California’s cases of whooping cough are more than six times as high as last year, and in Los Angeles County, reports of the highly contagious disease have risen by nearly 220%, according to data from the state Department of Public Health.
The spike reflects a broader trend being seen across the country, with the number of U.S. cases reported by June of this year more than doubling since last year, the Centers for Disease Control and Prevention reports. Public health officials say nationwide cases of the bacterial respiratory illness — which gets its name from the “whoop” sound made when gasping for air during a coughing fit — are returning to pre-pandemic levels. 
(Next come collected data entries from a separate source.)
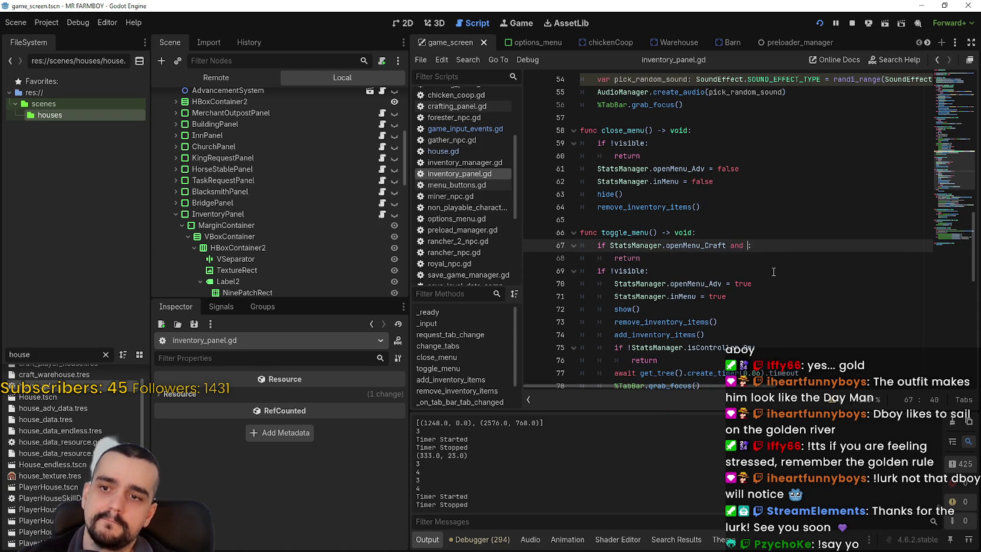
type("StatsManager.isController_On:")
left_click(770, 269)
key("ctrl+s")
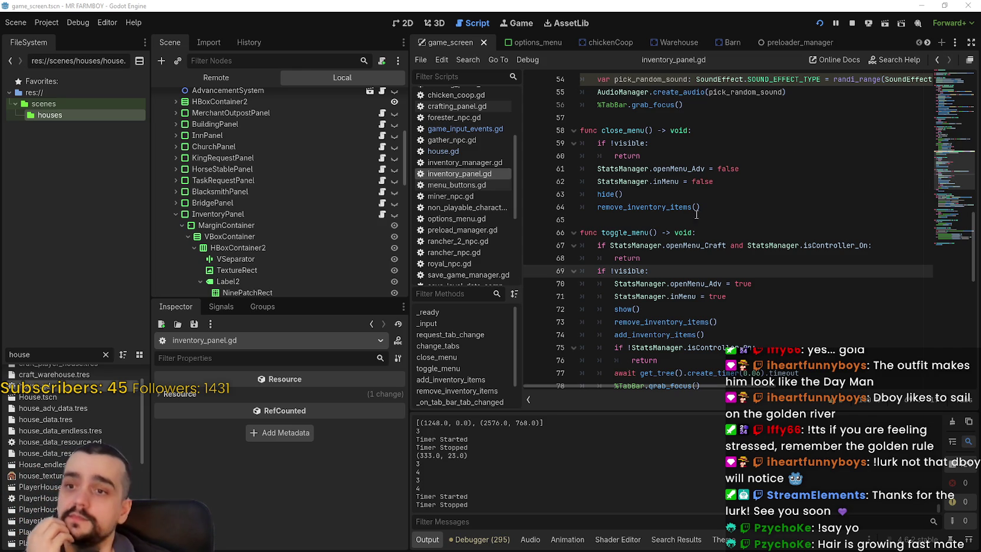
Step: Review the hide() call and visibility check in close_menu
left_click(696, 218)
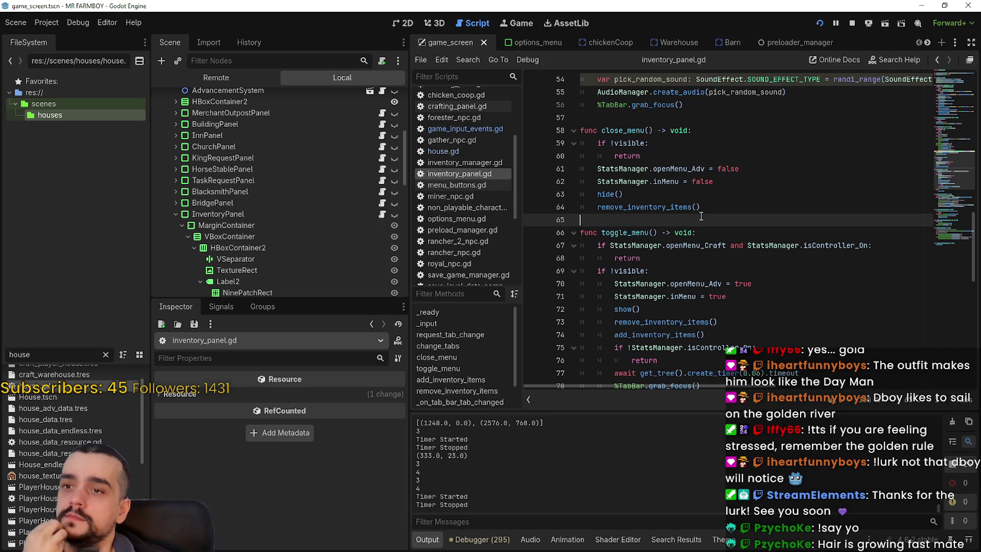
scroll(766, 248, "up", 3)
scroll(769, 250, "down", 3)
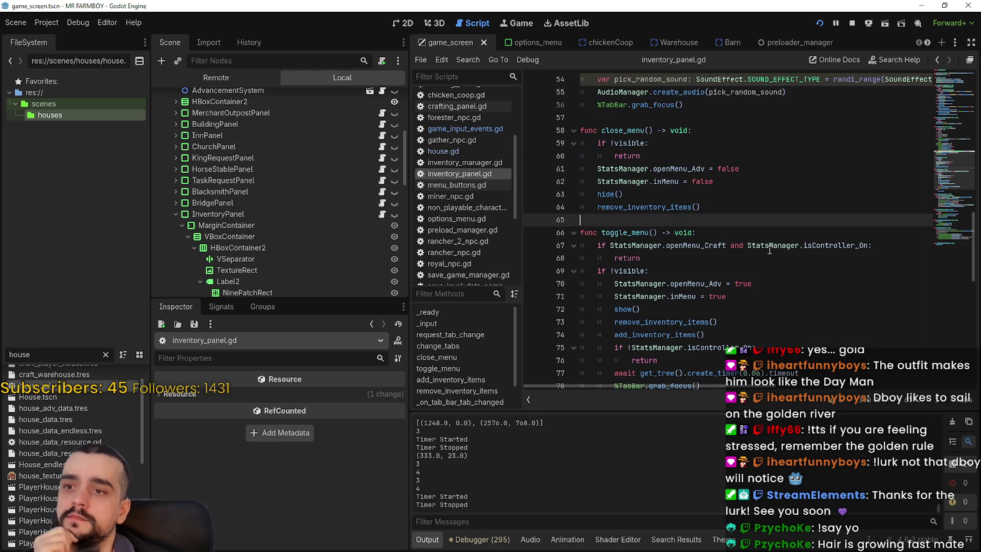
mouse_move(770, 248)
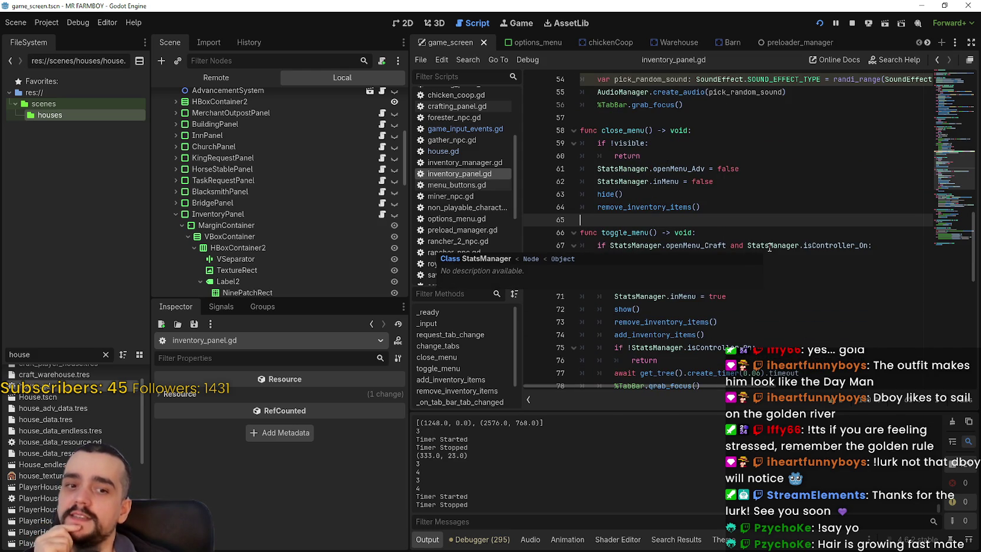
left_click(735, 194)
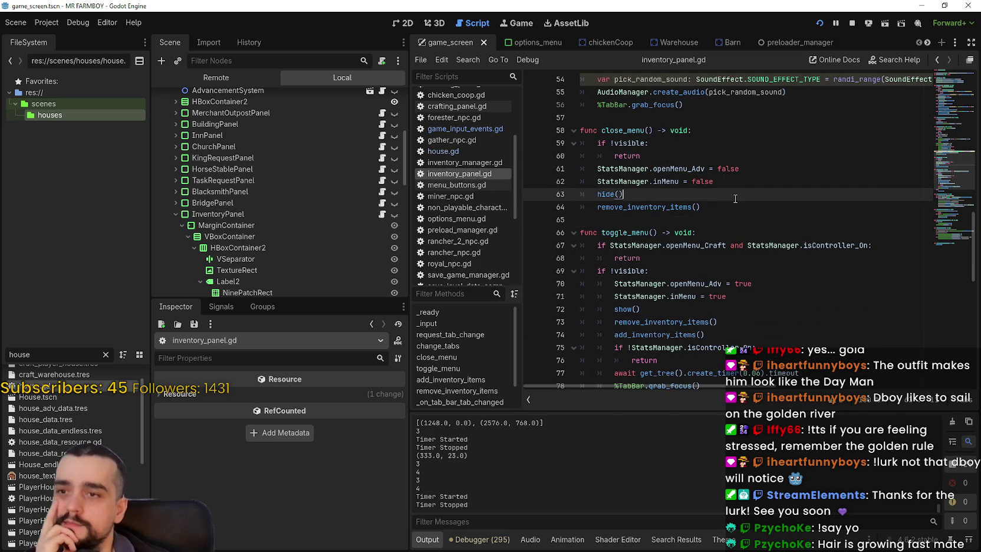
scroll(743, 214, "up", 2)
left_click(743, 214)
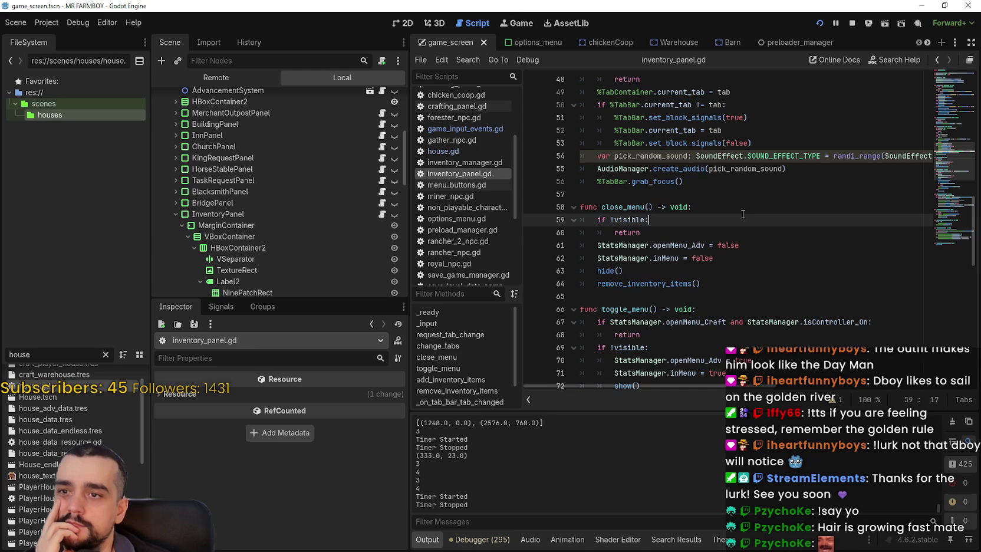
key("alt+Tab")
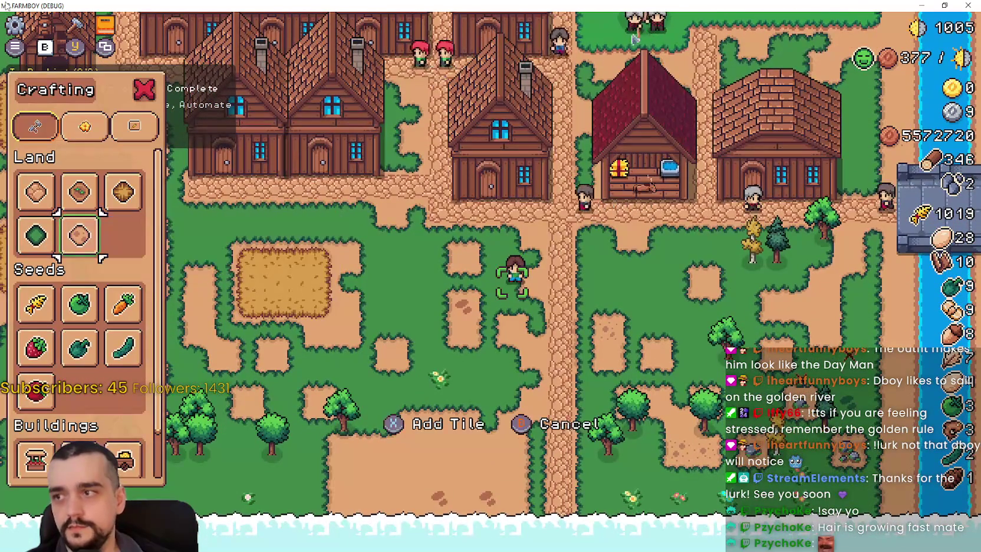
Step: Walk to the Horse Stable and Warehouse, opening and closing each panel
key("w")
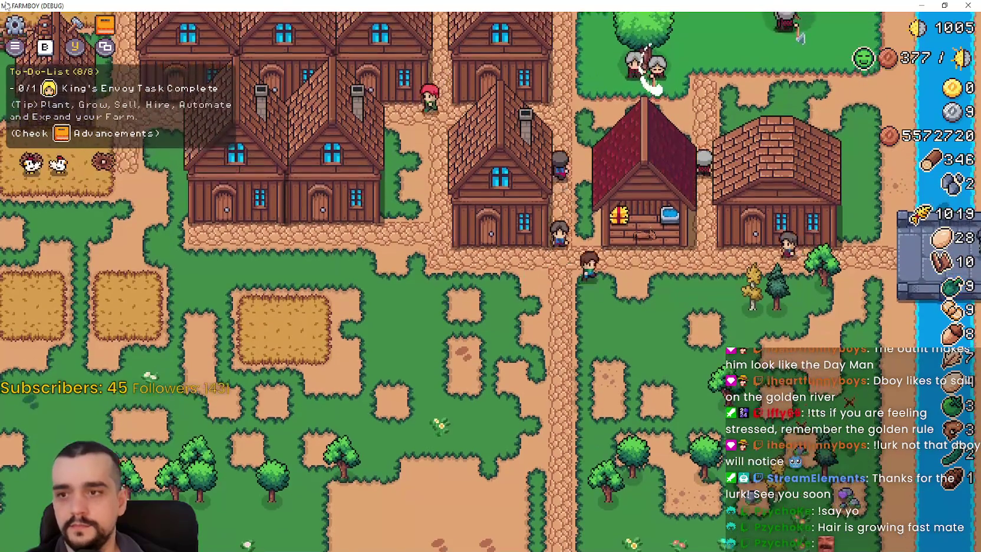
key("e")
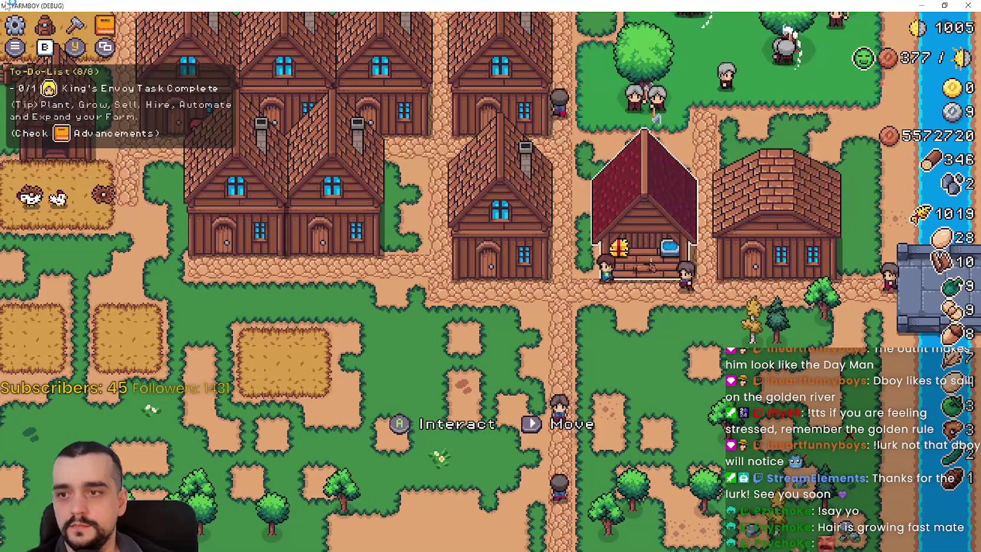
key("w")
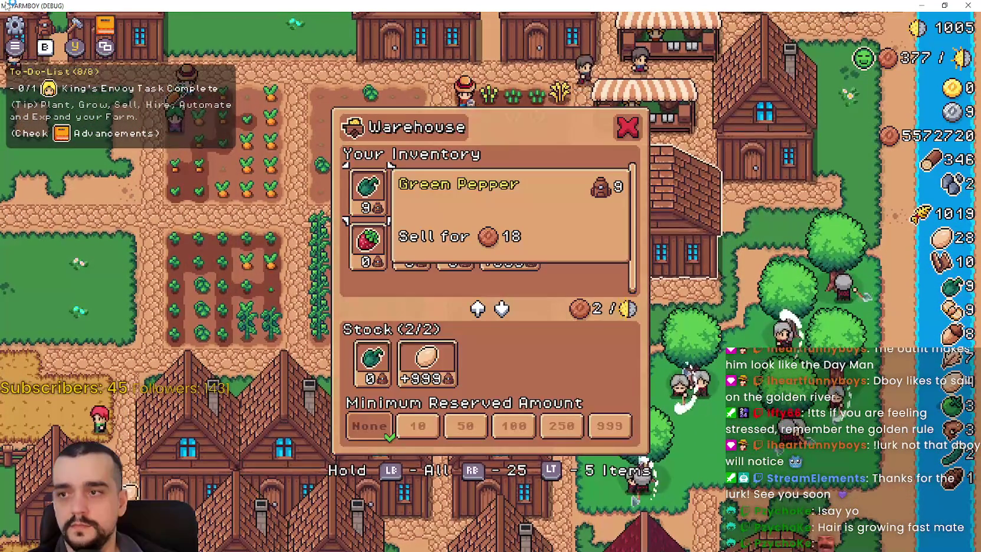
key("w")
“Reported cases of whooping cough were lower than usual over the past few years, since the start of the COVID-19 pandemic,” the CDC’s National Center for Immunization and Respiratory Disease said in a July 22 statement. “It’s likely that preventative actions used during the pandemic (e.g., good hygiene, distancing) lowered transmission of this disease.”
Meanwhile, California has seen a rise in cases that far outpaces the increase seen on a national scale, public health data shows.
Rising cases in the state were reported Friday by the Los Angeles Times, with public health data through this summer revealing just how significant the increase has been. Some health experts have said that while cases are returning to numbers seen years ago, not reaching unprecedented new heights, there is still some concern over just how contagious the illness is once it starts spreading.
“It’s a big year, no doubt, but I don’t think it’s dramatically bigger than big years before the pandemic,” Mark Sawyer, a professor of pediatrics at UC San Diego, told the health and medicine journal Stat. Still, he added, “it’s a very, very contagious infection, so once it gets going, it does spread among susceptible people, and we may have built up a bigger susceptible population than we usually did.”  
Early symptoms, including a mild cough, runny nose and low-grade fever, are similar to that of the common cold. But the bacterial illness can progress and become much worse with what the CDC describes as “rapid, violent, and uncontrolled coughing fits,” in which patients may struggle to breathe, vomit and even break a rib. Infants face especially high risks of dangerous complications.
Across California, there has been a 605.4% spike in cases since the start of this year through Sept. 30, the latest data available from the state Department of Public Health. It’s the highest number of whooping cough infections seen statewide since 2019. 
There have been 1,744 cases reported in California during that time compared to 288 in 2023. 
More than a quarter of the state’s cases have been in San Diego, where there were 470 compared to just 85 last year — marking an increase in the county of roughly 553%. In LA County, they went up by 219.9%, from 85 in 2023 to 186 this year.
For cases through the early summer, the jump in California cases was significantly higher than the increase seen nationwide. Between Jan. 1 and June 1, the number of U.S. cases more than doubled from the year before — an increase of about 284.7%. But in California, the number of cases for about the same time span were more than six times as high as last year — a leap of 642.5%.
Still, the number of infections this year is far from the most the state has seen. 
More than 9,000 cases were reported in 2010, the most cases seen in over 60 years in an outbreak that led to the deaths of 10 infants. Four years later, the state reported more than 11,209 cases, with two infants dying from the respiratory illness.
Babies are at especially high risk of suffering dangerous complications from the illness. The CDC reports more than a third of infants younger than 12 months old who get whooping cough need treatment in a hospital.